# [Exercise objective]
Starting with the line that has "fc를 입력하면 바로 Sample 코드가 작성되는 것을 볼 수 있다.", retype each line down to the end of the entries below, without leaving any out or adding any.

# [Raw data]
+-------+

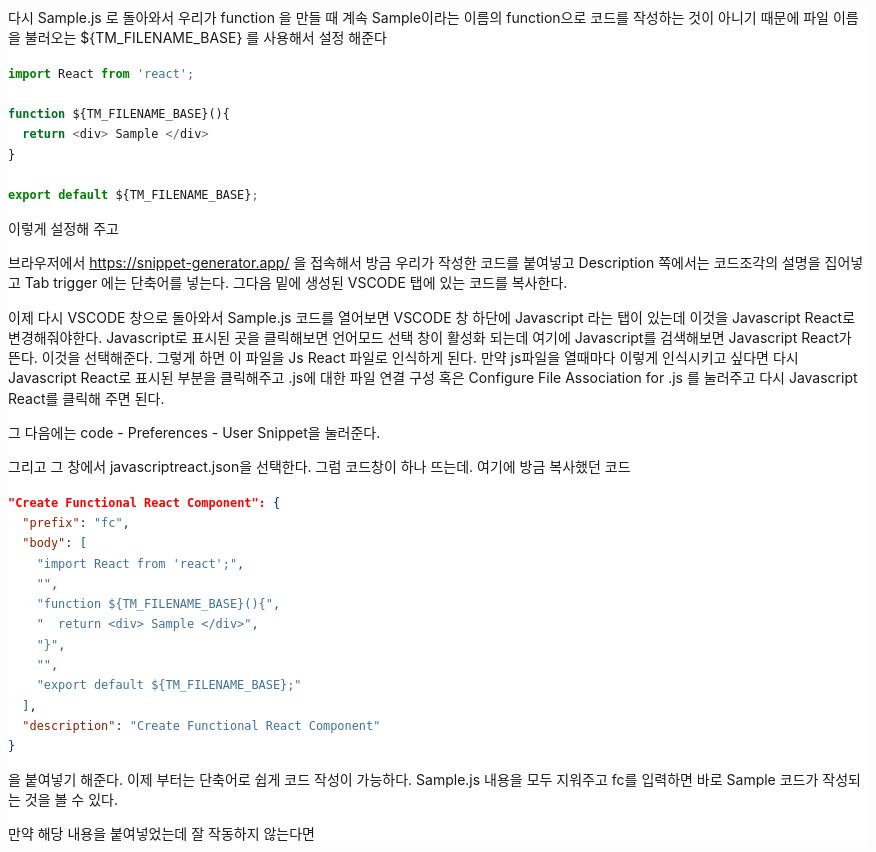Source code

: 다시 Sample.js 로 돌아와서
우리가 function 을 만들 때 계속 Sample이라는 이름의 function으로 코드를 작성하는 것이 아니기 때문에 파일 이름을 불러오는 \${TM_FILENAME_BASE} 를 사용해서 설정 해준다

```js
import React from 'react';

function ${TM_FILENAME_BASE}(){
  return <div> Sample </div>
}

export default ${TM_FILENAME_BASE};
```

이렇게 설정해 주고

브라우저에서
https://snippet-generator.app/
을 접속해서 방금 우리가 작성한 코드를 붙여넣고
Description 쪽에서는 코드조각의 설명을 집어넣고
Tab trigger 에는 단축어를 넣는다.
그다음 밑에 생성된 VSCODE 탭에 있는 코드를 복사한다.

이제 다시 VSCODE 창으로 돌아와서 Sample.js 코드를 열어보면 VSCODE 창 하단에 Javascript 라는 탭이 있는데 이것을 Javascript React로 변경해줘야한다.
Javascript로 표시된 곳을 클릭해보면 언어모드 선택 창이 활성화 되는데 여기에 Javascript를 검색해보면 Javascript React가 뜬다. 이것을 선택해준다.
그렇게 하면 이 파일을 Js React 파일로 인식하게 된다. 만약 js파일을 열때마다 이렇게 인식시키고 싶다면 다시 Javascript React로 표시된 부분을 클릭해주고 .js에 대한 파일 연결 구성 혹은 Configure File Association for .js 를 눌러주고 다시 Javascript React를 클릭해 주면 된다.

그 다음에는 code - Preferences - User Snippet을 눌러준다.

그리고 그 창에서 javascriptreact.json을 선택한다.
그럼 코드창이 하나 뜨는데.
여기에 방금 복사했던 코드

```json
"Create Functional React Component": {
  "prefix": "fc",
  "body": [
    "import React from 'react';",
    "",
    "function ${TM_FILENAME_BASE}(){",
    "  return <div> Sample </div>",
    "}",
    "",
    "export default ${TM_FILENAME_BASE};"
  ],
  "description": "Create Functional React Component"
}
```

을 붙여넣기 해준다. 이제 부터는 단축어로 쉽게 코드 작성이 가능하다.
Sample.js 내용을 모두 지워주고
fc를 입력하면 바로 Sample 코드가 작성되는 것을 볼 수 있다.

만약 해당 내용을 붙여넣었는데 잘 작동하지 않는다면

+-------+

# [Task result]
fc를 입력하면 바로 Sample 코드가 작성되는 것을 볼 수 있다.

만약 해당 내용을 붙여넣었는데 잘 작동하지 않는다면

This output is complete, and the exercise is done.